The training forms part of a main surgical outreach programme through which free surgical services will be organised for patients in the hospital as part of activities to commemorate the 15th anniversary of the RPSBC.
The outreach programme will begin from June 4 to 11, this year, with the ultimate goal of establishing a reconstructive centre in the north.
It is planned to kick-start a regular clinical visit to the northern sector of the country where no reconstructive plastic surgery services are available.
Presently, patients have to travel all the way to Korle-Bu in Accra or the Komfo Anokye Teaching Hospital (KATH) in Kumasi, the only two places in the country where such surgical services can be obtained.
After the programme, a surgeon will be regularly sent to the TTH to work with the local doctors and health personnel, as well as provide training for the health personnel at the hospital.
The Director of the RPSBC, Dr Opoku Ware Ampomah, who made this known at a news briefing to mark the beginning of the centre’s 15th anniversary celebration, said the programme would, in the short term, enhance access to services and build local capacity.
“We plan to provide the surgical services free of charge during the outreach and as such we are calling on individuals and organisations to contribute meaningfully towards the programme to enable us to treat as many people as possible,” he said.
The director noted that injury from burns was the most devastating injury that a person could sustain and survive.
Apart from being potentially life threatening, he said, the prolonged physical and psychological morbidity from a severe burn was unsurpassed by any injury.
He said research indicated that at least 75 per cent of burn injuries could be prevented from the victim’s own actions.
Dr Ampomah stated that the problem of burn management and prevention was further compounded by poor education and preventive strategies at the community, corporate and national levels.
He, therefore, called on stakeholders in the various sectors which worked at centres where burns could and regularly did occur to educate their members of staff and the public on the prevention of burns.
Last year, there were 7,443 outpatient visits and 785 admissions at the centre, out of which 1,184 surgical operations and 1,024 physiotherapy interventions were made, despite the challenges facing the centre.
Deficient burn-care facilities, poor referral system for burn patients, high cost of treatment, inadequate physiotherapy, poor psychological rehabilitation and occupational therapy services, he said, worsened the outlook dramatically for the injured patients.
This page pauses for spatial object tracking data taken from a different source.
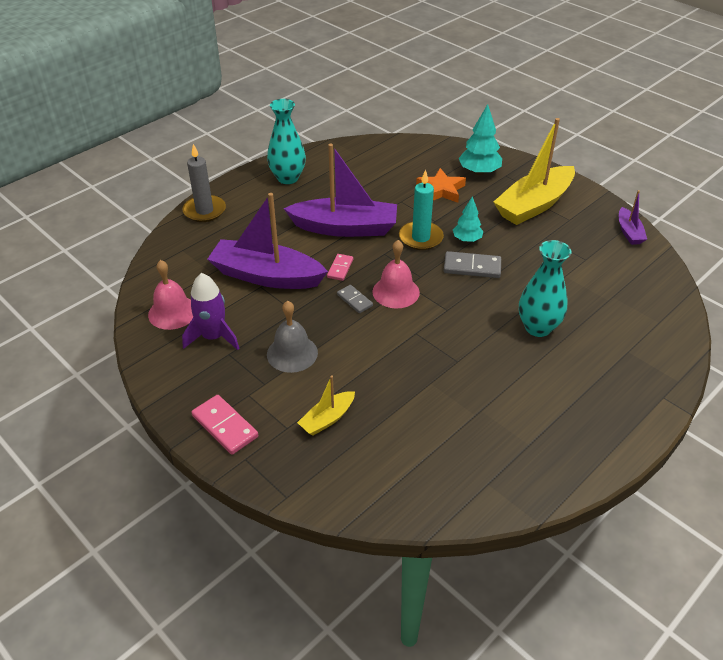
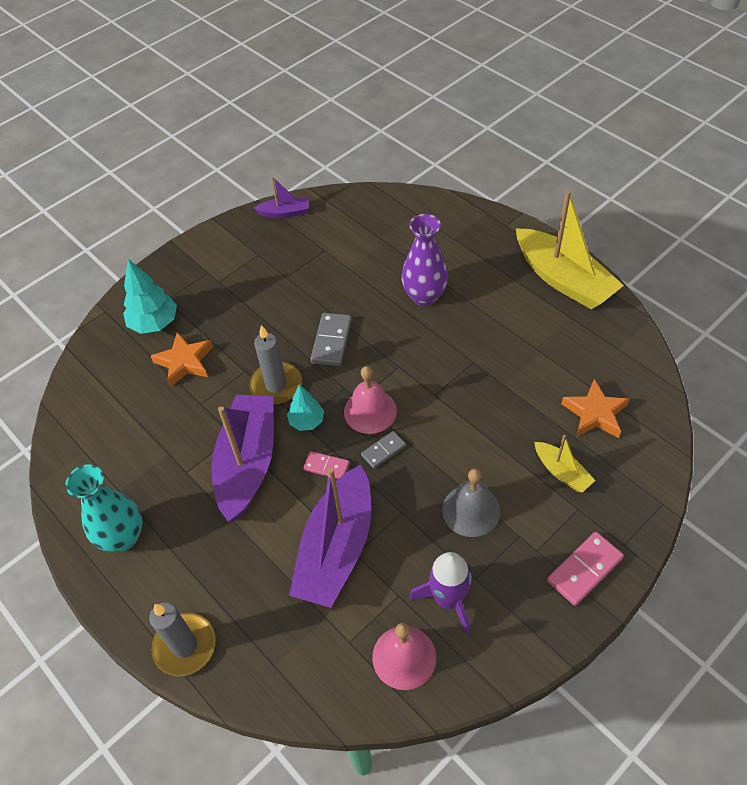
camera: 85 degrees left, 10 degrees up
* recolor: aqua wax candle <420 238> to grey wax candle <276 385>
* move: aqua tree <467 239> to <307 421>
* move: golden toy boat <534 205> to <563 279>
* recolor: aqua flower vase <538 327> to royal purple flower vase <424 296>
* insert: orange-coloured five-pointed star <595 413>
He affirmed that the emergence of Ghana as an oil-producing country would make an already complicated situation more complex, hence the need to urgently construct an Internal Care Unit (ICU) for the RPSBC and a world-class burns centre which would serve the entire West African sub-region, since there was none in the whole of West Africa.
He stated that under the leadership of Dr Martyn Webster, a Scottish charity, Resurge Africa, was raising funds abroad to establish the new burns centre but it was the responsibility of Ghanaians, its intended beneficiaries, to also strive to raise funds locally to establish the centre.
Dr Ampomah, therefore, called for the collaborative effort of all stakeholders to get those challenges resolved to enable the centre to achieve its maximum potential in the provision of world-class services for all.